Folha de S. Paulo


Santos modernos

RIO DE JANEIRO - A canonização dos papas João 23 e João Paulo 2º por seu colega Francisco abriu novas perspectivas para o gênero. Já não se exigem séculos para que o candidato se torne santo, nem que tenha sido um santo em vida. Nem é mais necessário que seja autor de dois milagres –um já está bom e, em certos casos, nem isso.

Assim, crescem as chances para os nossos eternos santificáveis: o padre Cícero, a irmã Dulce e a menina Odetinha. Embora o Vaticano os veja com ressalvas, seriam grandes exemplos de santos modernos. E, baseando-me no conceito inaugurado pelo papa Francisco, atrevo-me a sugerir outros ilustres brasileiros que não ficariam mal com um "são" antes do nome.

O maestro Pixinguinha seria uma barbada. Não apenas viveu em função da bondade, da beleza e da alegria, como morreu dentro de uma igreja, em Ipanema, no Carnaval de 1973. Outro santo da música popular seria o querido cantor Cyro Monteiro, que presenteava bebês de amigos com camisinhas do Flamengo e mantinha uma conta no pipoqueiro para os meninos de sua rua no Catete.

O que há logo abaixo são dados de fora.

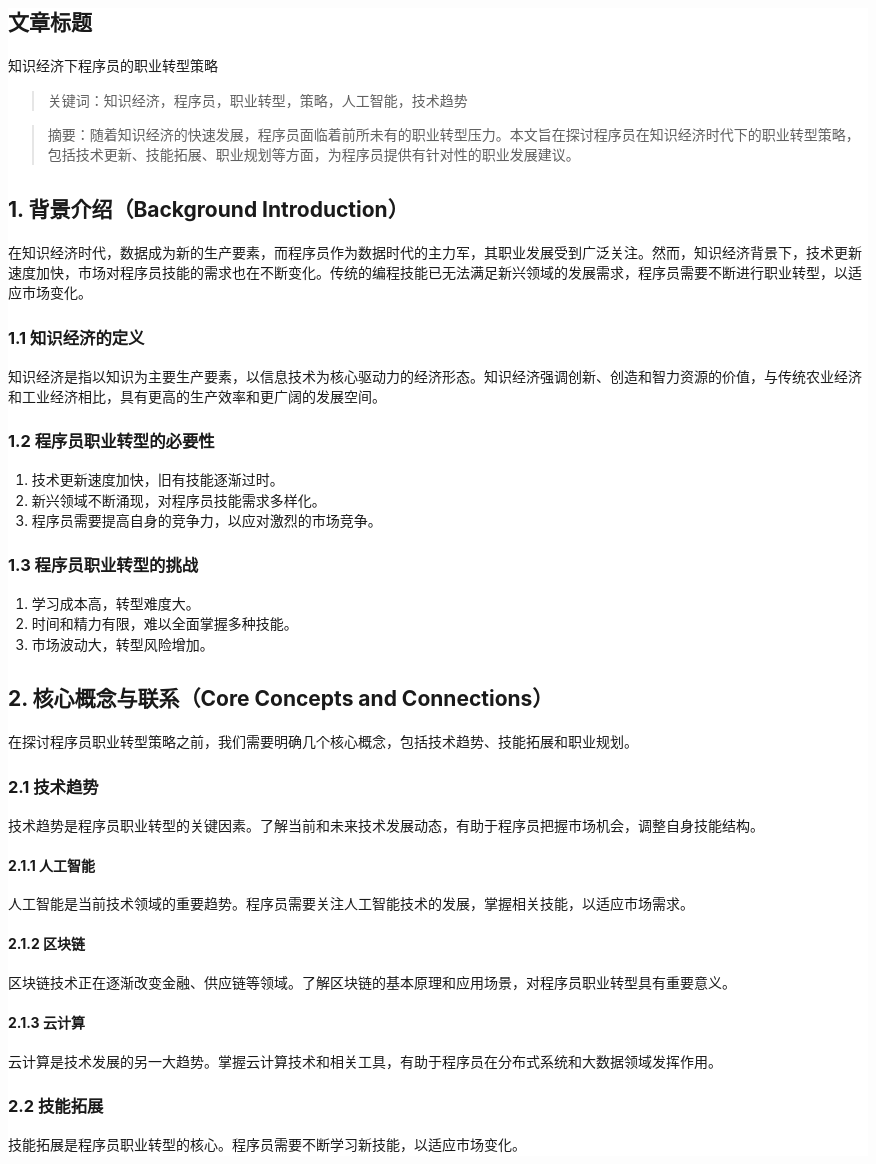                  

## 文章标题

知识经济下程序员的职业转型策略

> 关键词：知识经济，程序员，职业转型，策略，人工智能，技术趋势

> 摘要：随着知识经济的快速发展，程序员面临着前所未有的职业转型压力。本文旨在探讨程序员在知识经济时代下的职业转型策略，包括技术更新、技能拓展、职业规划等方面，为程序员提供有针对性的职业发展建议。

## 1. 背景介绍（Background Introduction）

在知识经济时代，数据成为新的生产要素，而程序员作为数据时代的主力军，其职业发展受到广泛关注。然而，知识经济背景下，技术更新速度加快，市场对程序员技能的需求也在不断变化。传统的编程技能已无法满足新兴领域的发展需求，程序员需要不断进行职业转型，以适应市场变化。

### 1.1 知识经济的定义

知识经济是指以知识为主要生产要素，以信息技术为核心驱动力的经济形态。知识经济强调创新、创造和智力资源的价值，与传统农业经济和工业经济相比，具有更高的生产效率和更广阔的发展空间。

### 1.2 程序员职业转型的必要性

1. 技术更新速度加快，旧有技能逐渐过时。
2. 新兴领域不断涌现，对程序员技能需求多样化。
3. 程序员需要提高自身的竞争力，以应对激烈的市场竞争。

### 1.3 程序员职业转型的挑战

1. 学习成本高，转型难度大。
2. 时间和精力有限，难以全面掌握多种技能。
3. 市场波动大，转型风险增加。

## 2. 核心概念与联系（Core Concepts and Connections）

在探讨程序员职业转型策略之前，我们需要明确几个核心概念，包括技术趋势、技能拓展和职业规划。

### 2.1 技术趋势

技术趋势是程序员职业转型的关键因素。了解当前和未来技术发展动态，有助于程序员把握市场机会，调整自身技能结构。

#### 2.1.1 人工智能

人工智能是当前技术领域的重要趋势。程序员需要关注人工智能技术的发展，掌握相关技能，以适应市场需求。

#### 2.1.2 区块链

区块链技术正在逐渐改变金融、供应链等领域。了解区块链的基本原理和应用场景，对程序员职业转型具有重要意义。

#### 2.1.3 云计算

云计算是技术发展的另一大趋势。掌握云计算技术和相关工具，有助于程序员在分布式系统和大数据领域发挥作用。

### 2.2 技能拓展

技能拓展是程序员职业转型的核心。程序员需要不断学习新技能，以适应市场变化。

Entre os escritores, Nelson Rodrigues sempre disse que gostaria de ser um santo. Mas, à esquerda e à direita do papa, haveria muita oposição ao "anjo pornográfico". Já o poeta e médico Jorge de Lima, autor de "Invenção de Orfeu", seria uma unanimidade. Nunca um pobre, um desdentado teve de pagar para ser examinado por ele em seu consultório na Cinelândia.

No futebol, eu sugeriria o recém-falecido Bellini. Ninguém mais correto e humano –além de forte e viril, o que o faria alistar-se entre os santos guerreiros. Nas artes plásticas, Di Cavalcanti. Ele tornaria o céu mais divertido. Na política, apontem-me um. E, no jornalismo, só se valer a regra de que o verdadeiro santo é aquele que, como santo Agostinho, pecou muito em vida. Nesse caso, somos todos candidatos.